-- Teks Kutipan --
Opini

Opini: Moderasi Beragama Bukan Cuma Damai-damaian Tapi Tanggung Jawab Yang Berdarah Daging

Di tanah seperti Sabu Raijua, di mana Kristen menjadi mayoritas mutlak, justru moderasi harus lebih dalam lagi digumulkan.

Editor: Dion DB Putra
POS-KUPANG.COM/HO-DOK PRIBADI
John Mozes Hendrik Wadu Neru 

Refleksi dari Tulaika untuk Gereja-Gereja di Sabu Raijua

Oleh: Pdt. John Mozes Hendrik Wadu Neru 
Pendeta GMIT, berkarya di Kabupaten Sabu Raijua

POS-KUPANG.COM - Opini ini merupakan refleksi dari kegiatan Penggerak Moderasi Beragama yang dilaksanakan pada Jumat, 27 Juni 2025, di Aula Kantor Klasis Sabu Barat Raijua–Tulaika.

-- Kerjakan Tugas Berikut --
• a. Salin bagian teks opini tanpa mengubah satu kata pun, dimulai dari kata-kata yang memuat "Opini: Moderasi Beragama" dan diakhiri setelah "Sabu Barat Raijua–Tulaika.".
• b. Jawablah pertanyaan berikut berdasarkan teks opini.
(i) Di kabupaten mana penulis berkarya sebagai pendeta GMIT?
(ii) Siapa editor teks opini tersebut?
(iii) Pada hari dan tanggal berapa kegiatan Penggerak Moderasi Beragama dilaksanakan?
Entri-entri ini tidak berkaitan dengan teks opini di atas.

Entri yang terdapat dalam sebuah set data:
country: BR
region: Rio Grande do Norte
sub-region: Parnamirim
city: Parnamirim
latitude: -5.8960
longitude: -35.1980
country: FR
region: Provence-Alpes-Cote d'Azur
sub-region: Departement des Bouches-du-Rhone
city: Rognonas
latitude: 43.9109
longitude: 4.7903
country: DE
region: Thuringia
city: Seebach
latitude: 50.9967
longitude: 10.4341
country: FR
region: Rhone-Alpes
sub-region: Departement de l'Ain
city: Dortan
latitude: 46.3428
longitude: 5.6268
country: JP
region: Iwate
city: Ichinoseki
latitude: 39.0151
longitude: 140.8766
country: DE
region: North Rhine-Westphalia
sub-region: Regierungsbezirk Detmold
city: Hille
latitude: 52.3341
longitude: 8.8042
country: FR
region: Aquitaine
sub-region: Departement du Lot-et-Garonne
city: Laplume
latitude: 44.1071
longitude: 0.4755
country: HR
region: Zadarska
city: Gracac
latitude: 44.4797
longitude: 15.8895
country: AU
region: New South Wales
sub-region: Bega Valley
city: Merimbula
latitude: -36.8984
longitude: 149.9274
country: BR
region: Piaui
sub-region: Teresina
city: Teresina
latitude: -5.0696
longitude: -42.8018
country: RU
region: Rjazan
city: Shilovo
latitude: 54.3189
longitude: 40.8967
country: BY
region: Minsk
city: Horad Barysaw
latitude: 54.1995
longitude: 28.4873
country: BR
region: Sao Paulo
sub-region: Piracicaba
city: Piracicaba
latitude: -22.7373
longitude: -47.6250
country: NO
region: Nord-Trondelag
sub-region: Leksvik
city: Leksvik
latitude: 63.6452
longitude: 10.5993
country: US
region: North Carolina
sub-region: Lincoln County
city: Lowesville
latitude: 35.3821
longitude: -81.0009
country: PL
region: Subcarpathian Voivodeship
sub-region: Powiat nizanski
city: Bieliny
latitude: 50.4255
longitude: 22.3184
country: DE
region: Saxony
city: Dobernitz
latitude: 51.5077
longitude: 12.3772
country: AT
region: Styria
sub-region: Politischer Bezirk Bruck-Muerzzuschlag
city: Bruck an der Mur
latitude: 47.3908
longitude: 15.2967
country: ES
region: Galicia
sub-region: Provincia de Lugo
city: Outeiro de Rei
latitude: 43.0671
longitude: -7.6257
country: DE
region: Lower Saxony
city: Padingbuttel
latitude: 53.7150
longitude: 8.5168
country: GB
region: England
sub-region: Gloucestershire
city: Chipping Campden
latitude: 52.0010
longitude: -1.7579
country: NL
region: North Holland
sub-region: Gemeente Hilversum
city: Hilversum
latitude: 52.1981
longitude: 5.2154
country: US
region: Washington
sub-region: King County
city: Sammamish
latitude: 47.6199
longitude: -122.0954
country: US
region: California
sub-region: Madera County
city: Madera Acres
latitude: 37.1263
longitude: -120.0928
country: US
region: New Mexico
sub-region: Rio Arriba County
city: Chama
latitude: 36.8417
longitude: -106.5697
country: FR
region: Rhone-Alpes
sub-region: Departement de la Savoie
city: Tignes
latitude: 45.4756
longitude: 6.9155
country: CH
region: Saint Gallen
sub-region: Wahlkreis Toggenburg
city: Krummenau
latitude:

-- Kunci Jawaban --
• a.
Opini: Moderasi Beragama Bukan Cuma Damai-damaian Tapi Tanggung Jawab Yang Berdarah Daging

Di tanah seperti Sabu Raijua, di mana Kristen menjadi mayoritas mutlak, justru moderasi harus lebih dalam lagi digumulkan.

Editor: Dion DB Putra
POS-KUPANG.COM/HO-DOK PRIBADI
John Mozes Hendrik Wadu Neru 

Refleksi dari Tulaika untuk Gereja-Gereja di Sabu Raijua

Oleh: Pdt. John Mozes Hendrik Wadu Neru 
Pendeta GMIT, berkarya di Kabupaten Sabu Raijua

POS-KUPANG.COM - Opini ini merupakan refleksi dari kegiatan Penggerak Moderasi Beragama yang dilaksanakan pada Jumat, 27 Juni 2025, di Aula Kantor Klasis Sabu Barat Raijua–Tulaika.

• b.
(i) Kabupaten Sabu Raijua
(ii) Dion DB Putra
(iii) Jumat, 27 Juni 2025